49      En communiquant aux requérantes une motivation complète au soutien de la décision d’attribuer le marché au consortium ARHS-IBM, en réponse aux doutes qu’elles avaient soulevés au regard du caractère anormalement bas de l’offre de celui-ci, la Commission a donc tenu compte du dispositif et des motifs de l’arrêt ayant annulé la décision initiale et, de ce fait, respecté l’obligation de motivation dont la violation avait été sanctionnée par le Tribunal dans ledit arrêt.

50      Par conséquent, contrairement à ce que prétendent les requérantes, il y a lieu de relever que, si l’utilisation du terme « confirmer » dans la décision attaquée peut paraître ambiguë, il résulte des points 47 à 49 ci-dessus que cette décision n’est pas purement confirmative de la décision initiale et que, par son adoption, la Commission s’est conformée à l’obligation qui lui incombait en vertu de l’article 266 TFUE.

51      Au vu de l’ensemble des considérations qui précèdent, le premier moyen doit être rejeté comme étant non fondé.

 Sur le second moyen, tiré de l’erreur manifeste d’appréciation, du non-respect du cahier des charges, de la violation du principe de bonne administration et, notamment, du principe patere legem quam ipse fecisti et du « devoir de minutie »

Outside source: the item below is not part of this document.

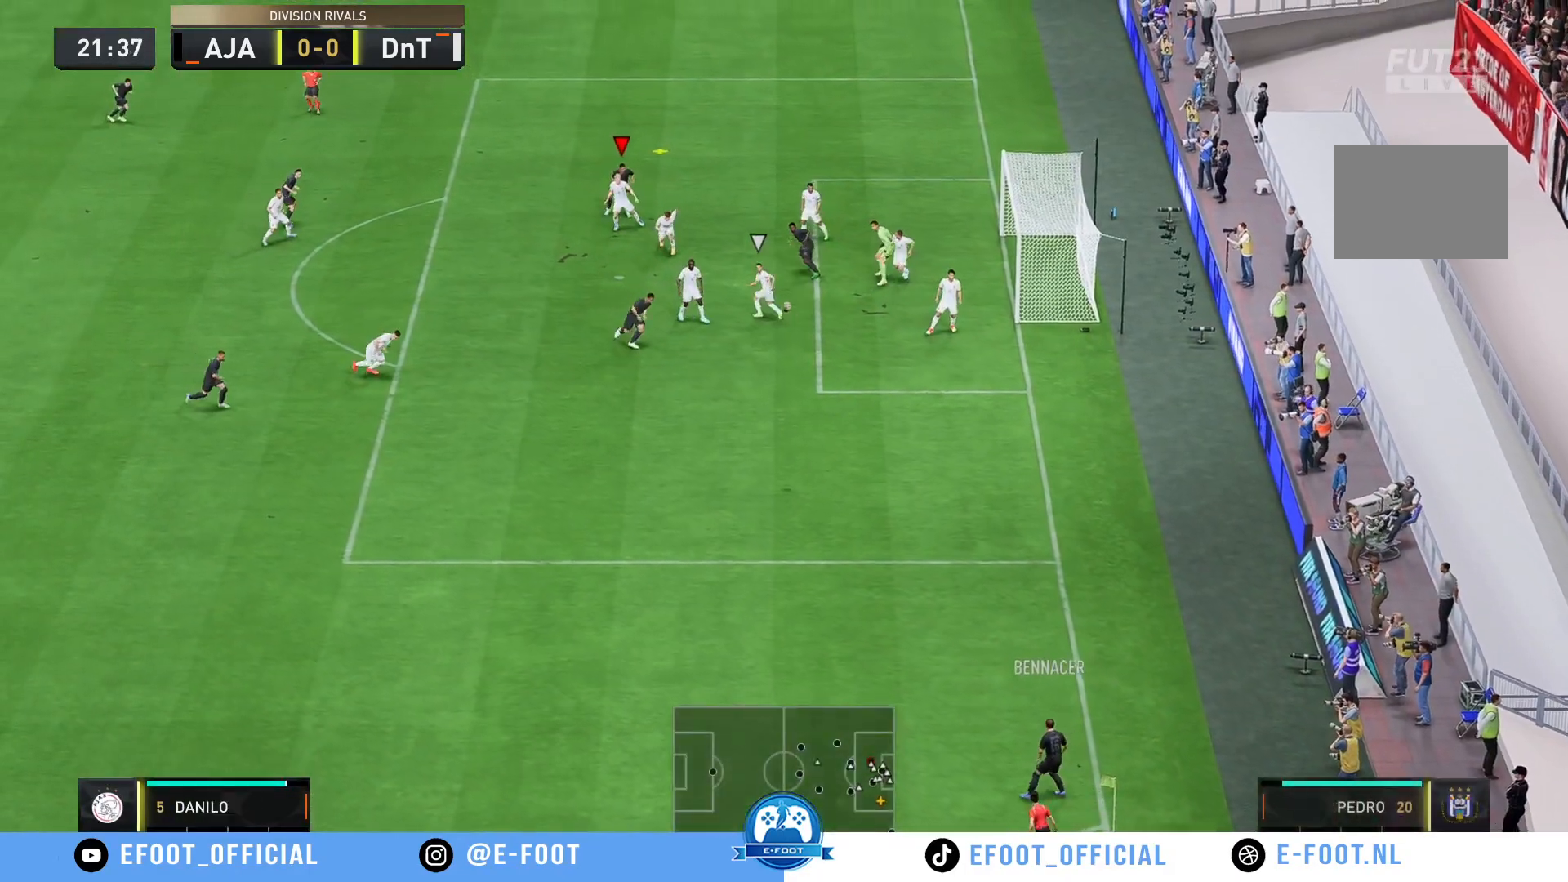
{"buttons": [], "left_stick": "down-right", "right_stick": "center", "events": [[200, "left_stick", "down-right"]]}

52      Le second moyen s’articule en deux branches, tirées, respectivement, d’une violation des prescriptions du cahier des charges et de la non-prise en considération du début d’exécution par l’attributaire.

53      À titre liminaire, premièrement, il convient de relever que, à l’appui du présent moyen, les requérantes invoquent, notamment, dans son intitulé, la violation du principe de bonne administration et, notamment, du principe patere legem quam ipse fecisti et du « devoir de minutie ».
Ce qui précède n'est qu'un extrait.